→ **Work task**: Start at the first line of the listing below. Write out each line exactly, stopping after the one that contains "cells show no".

::: Material for the task

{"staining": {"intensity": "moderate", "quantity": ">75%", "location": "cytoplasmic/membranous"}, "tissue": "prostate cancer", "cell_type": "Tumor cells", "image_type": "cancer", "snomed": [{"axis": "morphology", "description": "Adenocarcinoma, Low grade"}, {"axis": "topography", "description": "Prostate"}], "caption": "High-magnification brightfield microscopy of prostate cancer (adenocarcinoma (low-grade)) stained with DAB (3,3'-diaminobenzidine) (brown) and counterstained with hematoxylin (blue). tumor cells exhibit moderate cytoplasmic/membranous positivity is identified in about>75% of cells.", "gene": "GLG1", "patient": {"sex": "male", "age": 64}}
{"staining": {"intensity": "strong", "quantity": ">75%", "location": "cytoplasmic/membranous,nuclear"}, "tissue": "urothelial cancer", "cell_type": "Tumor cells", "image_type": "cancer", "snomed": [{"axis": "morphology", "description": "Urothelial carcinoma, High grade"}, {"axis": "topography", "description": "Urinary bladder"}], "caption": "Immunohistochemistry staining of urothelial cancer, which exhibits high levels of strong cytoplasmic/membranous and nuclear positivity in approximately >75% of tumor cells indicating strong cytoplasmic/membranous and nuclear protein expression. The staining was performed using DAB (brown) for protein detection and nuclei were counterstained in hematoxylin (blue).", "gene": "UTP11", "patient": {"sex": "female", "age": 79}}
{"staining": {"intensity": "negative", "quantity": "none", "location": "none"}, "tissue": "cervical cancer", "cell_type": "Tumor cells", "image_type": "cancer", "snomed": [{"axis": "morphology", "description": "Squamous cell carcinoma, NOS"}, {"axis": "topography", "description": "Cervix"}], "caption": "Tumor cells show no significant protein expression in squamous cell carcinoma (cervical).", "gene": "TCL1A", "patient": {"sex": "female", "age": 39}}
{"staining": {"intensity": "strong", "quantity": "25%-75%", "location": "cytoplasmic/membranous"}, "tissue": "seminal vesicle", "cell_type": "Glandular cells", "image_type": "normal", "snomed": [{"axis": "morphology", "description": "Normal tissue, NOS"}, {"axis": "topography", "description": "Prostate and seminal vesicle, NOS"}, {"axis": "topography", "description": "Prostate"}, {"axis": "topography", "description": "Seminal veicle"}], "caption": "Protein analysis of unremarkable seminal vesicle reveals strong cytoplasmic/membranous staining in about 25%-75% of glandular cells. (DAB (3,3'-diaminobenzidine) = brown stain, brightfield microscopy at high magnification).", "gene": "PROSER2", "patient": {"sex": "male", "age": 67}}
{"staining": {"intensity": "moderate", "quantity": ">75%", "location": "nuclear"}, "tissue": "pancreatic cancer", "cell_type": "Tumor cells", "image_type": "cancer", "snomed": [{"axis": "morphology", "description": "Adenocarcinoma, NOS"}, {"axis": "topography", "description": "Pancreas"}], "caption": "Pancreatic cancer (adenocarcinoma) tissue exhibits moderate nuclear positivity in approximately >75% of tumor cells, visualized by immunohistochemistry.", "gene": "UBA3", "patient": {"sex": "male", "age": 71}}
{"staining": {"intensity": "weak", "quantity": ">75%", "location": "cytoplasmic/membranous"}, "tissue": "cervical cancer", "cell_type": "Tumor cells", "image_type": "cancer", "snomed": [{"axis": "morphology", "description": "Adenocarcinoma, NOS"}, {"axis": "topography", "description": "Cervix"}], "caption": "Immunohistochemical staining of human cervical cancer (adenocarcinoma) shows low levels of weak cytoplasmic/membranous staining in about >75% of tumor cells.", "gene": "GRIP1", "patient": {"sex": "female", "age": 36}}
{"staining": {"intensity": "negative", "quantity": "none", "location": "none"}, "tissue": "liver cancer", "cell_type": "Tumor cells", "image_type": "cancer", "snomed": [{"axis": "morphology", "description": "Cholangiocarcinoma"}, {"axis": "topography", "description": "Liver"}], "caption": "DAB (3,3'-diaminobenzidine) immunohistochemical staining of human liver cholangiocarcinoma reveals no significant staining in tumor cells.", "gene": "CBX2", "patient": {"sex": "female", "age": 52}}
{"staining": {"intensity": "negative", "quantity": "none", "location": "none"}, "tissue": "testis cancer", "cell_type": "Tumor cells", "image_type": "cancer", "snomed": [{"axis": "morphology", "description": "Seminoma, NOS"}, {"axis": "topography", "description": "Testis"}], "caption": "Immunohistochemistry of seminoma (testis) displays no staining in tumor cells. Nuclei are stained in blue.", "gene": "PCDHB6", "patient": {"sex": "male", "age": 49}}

::::::

→ **Answer section**:
{"staining": {"intensity": "moderate", "quantity": ">75%", "location": "cytoplasmic/membranous"}, "tissue": "prostate cancer", "cell_type": "Tumor cells", "image_type": "cancer", "snomed": [{"axis": "morphology", "description": "Adenocarcinoma, Low grade"}, {"axis": "topography", "description": "Prostate"}], "caption": "High-magnification brightfield microscopy of prostate cancer (adenocarcinoma (low-grade)) stained with DAB (3,3'-diaminobenzidine) (brown) and counterstained with hematoxylin (blue). tumor cells exhibit moderate cytoplasmic/membranous positivity is identified in about>75% of cells.", "gene": "GLG1", "patient": {"sex": "male", "age": 64}}
{"staining": {"intensity": "strong", "quantity": ">75%", "location": "cytoplasmic/membranous,nuclear"}, "tissue": "urothelial cancer", "cell_type": "Tumor cells", "image_type": "cancer", "snomed": [{"axis": "morphology", "description": "Urothelial carcinoma, High grade"}, {"axis": "topography", "description": "Urinary bladder"}], "caption": "Immunohistochemistry staining of urothelial cancer, which exhibits high levels of strong cytoplasmic/membranous and nuclear positivity in approximately >75% of tumor cells indicating strong cytoplasmic/membranous and nuclear protein expression. The staining was performed using DAB (brown) for protein detection and nuclei were counterstained in hematoxylin (blue).", "gene": "UTP11", "patient": {"sex": "female", "age": 79}}
{"staining": {"intensity": "negative", "quantity": "none", "location": "none"}, "tissue": "cervical cancer", "cell_type": "Tumor cells", "image_type": "cancer", "snomed": [{"axis": "morphology", "description": "Squamous cell carcinoma, NOS"}, {"axis": "topography", "description": "Cervix"}], "caption": "Tumor cells show no significant protein expression in squamous cell carcinoma (cervical).", "gene": "TCL1A", "patient": {"sex": "female", "age": 39}}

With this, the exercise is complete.